Work request.
If an entry holds a picture, drop the picture and restate the rest word for word.

Supplied records.

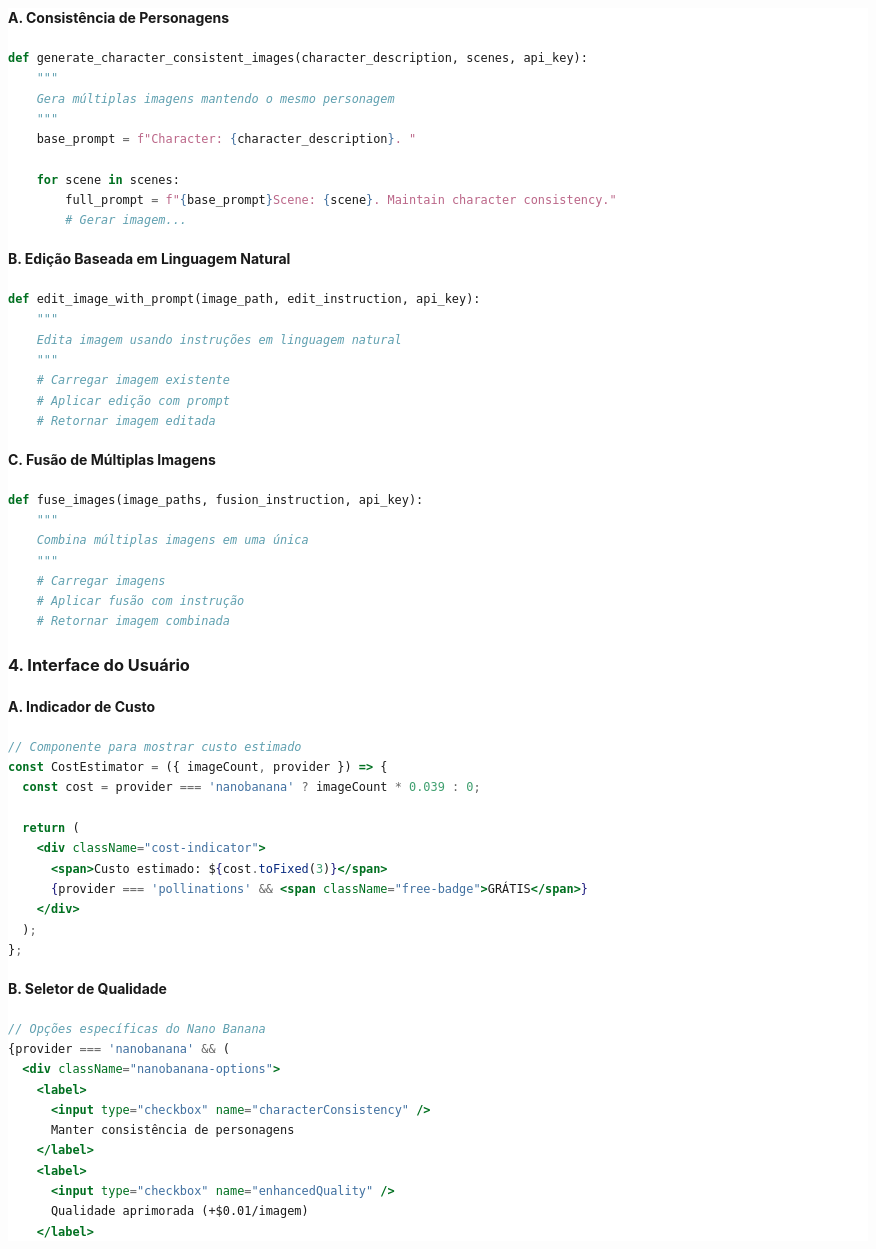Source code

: #### A. Consistência de Personagens
```python
def generate_character_consistent_images(character_description, scenes, api_key):
    """
    Gera múltiplas imagens mantendo o mesmo personagem
    """
    base_prompt = f"Character: {character_description}. "
    
    for scene in scenes:
        full_prompt = f"{base_prompt}Scene: {scene}. Maintain character consistency."
        # Gerar imagem...
```

#### B. Edição Baseada em Linguagem Natural
```python
def edit_image_with_prompt(image_path, edit_instruction, api_key):
    """
    Edita imagem usando instruções em linguagem natural
    """
    # Carregar imagem existente
    # Aplicar edição com prompt
    # Retornar imagem editada
```

#### C. Fusão de Múltiplas Imagens
```python
def fuse_images(image_paths, fusion_instruction, api_key):
    """
    Combina múltiplas imagens em uma única
    """
    # Carregar imagens
    # Aplicar fusão com instrução
    # Retornar imagem combinada
```

### 4. Interface do Usuário

#### A. Indicador de Custo
```jsx
// Componente para mostrar custo estimado
const CostEstimator = ({ imageCount, provider }) => {
  const cost = provider === 'nanobanana' ? imageCount * 0.039 : 0;
  
  return (
    <div className="cost-indicator">
      <span>Custo estimado: ${cost.toFixed(3)}</span>
      {provider === 'pollinations' && <span className="free-badge">GRÁTIS</span>}
    </div>
  );
};
```

#### B. Seletor de Qualidade
```jsx
// Opções específicas do Nano Banana
{provider === 'nanobanana' && (
  <div className="nanobanana-options">
    <label>
      <input type="checkbox" name="characterConsistency" />
      Manter consistência de personagens
    </label>
    <label>
      <input type="checkbox" name="enhancedQuality" />
      Qualidade aprimorada (+$0.01/imagem)
    </label>
```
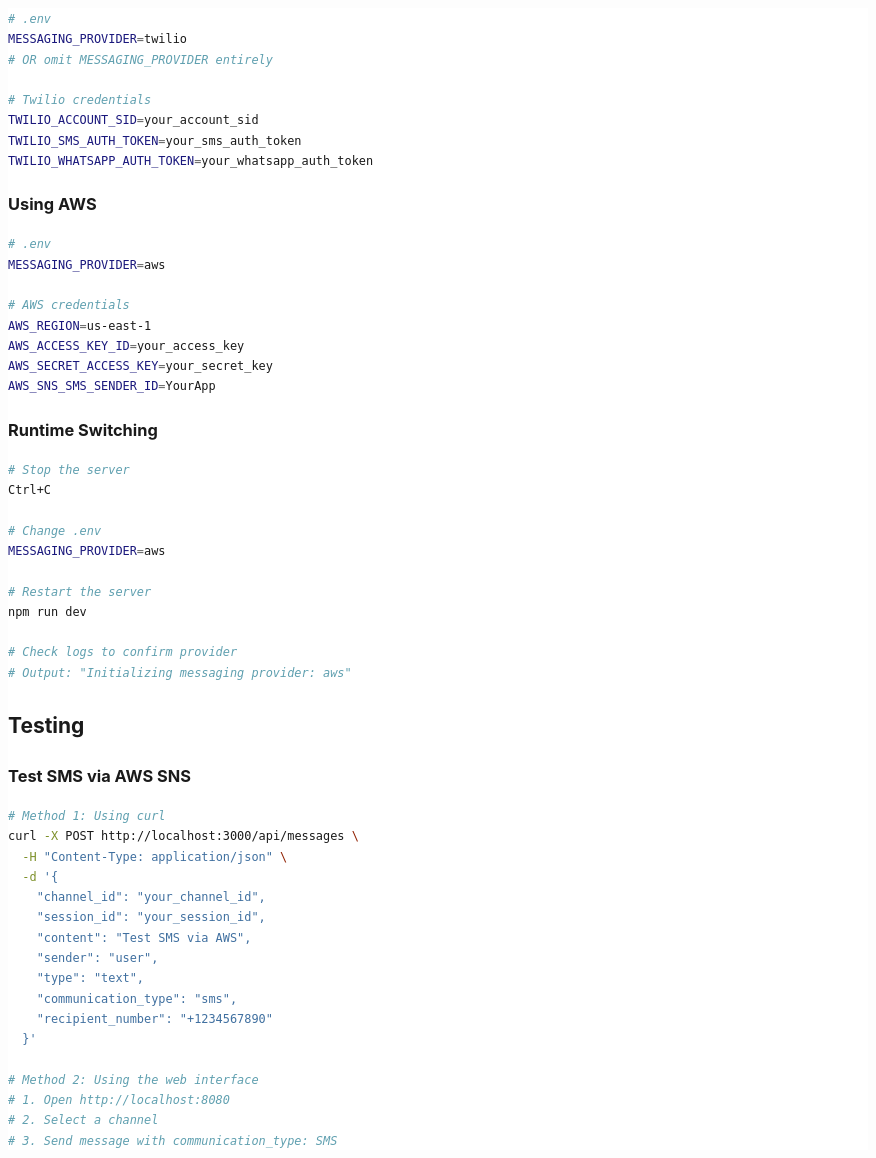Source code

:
 ```bash
# .env
MESSAGING_PROVIDER=twilio
# OR omit MESSAGING_PROVIDER entirely

# Twilio credentials
TWILIO_ACCOUNT_SID=your_account_sid
TWILIO_SMS_AUTH_TOKEN=your_sms_auth_token
TWILIO_WHATSAPP_AUTH_TOKEN=your_whatsapp_auth_token
```

### Using AWS

```bash
# .env
MESSAGING_PROVIDER=aws

# AWS credentials
AWS_REGION=us-east-1
AWS_ACCESS_KEY_ID=your_access_key
AWS_SECRET_ACCESS_KEY=your_secret_key
AWS_SNS_SMS_SENDER_ID=YourApp
```

### Runtime Switching

```bash
# Stop the server
Ctrl+C

# Change .env
MESSAGING_PROVIDER=aws

# Restart the server
npm run dev

# Check logs to confirm provider
# Output: "Initializing messaging provider: aws"
```

## Testing

### Test SMS via AWS SNS

```bash
# Method 1: Using curl
curl -X POST http://localhost:3000/api/messages \
  -H "Content-Type: application/json" \
  -d '{
    "channel_id": "your_channel_id",
    "session_id": "your_session_id",
    "content": "Test SMS via AWS",
    "sender": "user",
    "type": "text",
    "communication_type": "sms",
    "recipient_number": "+1234567890"
  }'

# Method 2: Using the web interface
# 1. Open http://localhost:8080
# 2. Select a channel
# 3. Send message with communication_type: SMS
```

Answer to this problem.
Source code

: #### A. Consistência de Personagens
```python
def generate_character_consistent_images(character_description, scenes, api_key):
    """
    Gera múltiplas imagens mantendo o mesmo personagem
    """
    base_prompt = f"Character: {character_description}. "
    
    for scene in scenes:
        full_prompt = f"{base_prompt}Scene: {scene}. Maintain character consistency."
        # Gerar imagem...
```

#### B. Edição Baseada em Linguagem Natural
```python
def edit_image_with_prompt(image_path, edit_instruction, api_key):
    """
    Edita imagem usando instruções em linguagem natural
    """
    # Carregar imagem existente
    # Aplicar edição com prompt
    # Retornar imagem editada
```

#### C. Fusão de Múltiplas Imagens
```python
def fuse_images(image_paths, fusion_instruction, api_key):
    """
    Combina múltiplas imagens em uma única
    """
    # Carregar imagens
    # Aplicar fusão com instrução
    # Retornar imagem combinada
```

### 4. Interface do Usuário

#### A. Indicador de Custo
```jsx
// Componente para mostrar custo estimado
const CostEstimator = ({ imageCount, provider }) => {
  const cost = provider === 'nanobanana' ? imageCount * 0.039 : 0;
  
  return (
    <div className="cost-indicator">
      <span>Custo estimado: ${cost.toFixed(3)}</span>
      {provider === 'pollinations' && <span className="free-badge">GRÁTIS</span>}
    </div>
  );
};
```

#### B. Seletor de Qualidade
```jsx
// Opções específicas do Nano Banana
{provider === 'nanobanana' && (
  <div className="nanobanana-options">
    <label>
      <input type="checkbox" name="characterConsistency" />
      Manter consistência de personagens
    </label>
    <label>
      <input type="checkbox" name="enhancedQuality" />
      Qualidade aprimorada (+$0.01/imagem)
    </label>
```
Source code

:
 ```bash
# .env
MESSAGING_PROVIDER=twilio
# OR omit MESSAGING_PROVIDER entirely

# Twilio credentials
TWILIO_ACCOUNT_SID=your_account_sid
TWILIO_SMS_AUTH_TOKEN=your_sms_auth_token
TWILIO_WHATSAPP_AUTH_TOKEN=your_whatsapp_auth_token
```

### Using AWS

```bash
# .env
MESSAGING_PROVIDER=aws

# AWS credentials
AWS_REGION=us-east-1
AWS_ACCESS_KEY_ID=your_access_key
AWS_SECRET_ACCESS_KEY=your_secret_key
AWS_SNS_SMS_SENDER_ID=YourApp
```

### Runtime Switching

```bash
# Stop the server
Ctrl+C

# Change .env
MESSAGING_PROVIDER=aws

# Restart the server
npm run dev

# Check logs to confirm provider
# Output: "Initializing messaging provider: aws"
```

## Testing

### Test SMS via AWS SNS

```bash
# Method 1: Using curl
curl -X POST http://localhost:3000/api/messages \
  -H "Content-Type: application/json" \
  -d '{
    "channel_id": "your_channel_id",
    "session_id": "your_session_id",
    "content": "Test SMS via AWS",
    "sender": "user",
    "type": "text",
    "communication_type": "sms",
    "recipient_number": "+1234567890"
  }'

# Method 2: Using the web interface
# 1. Open http://localhost:8080
# 2. Select a channel
# 3. Send message with communication_type: SMS
```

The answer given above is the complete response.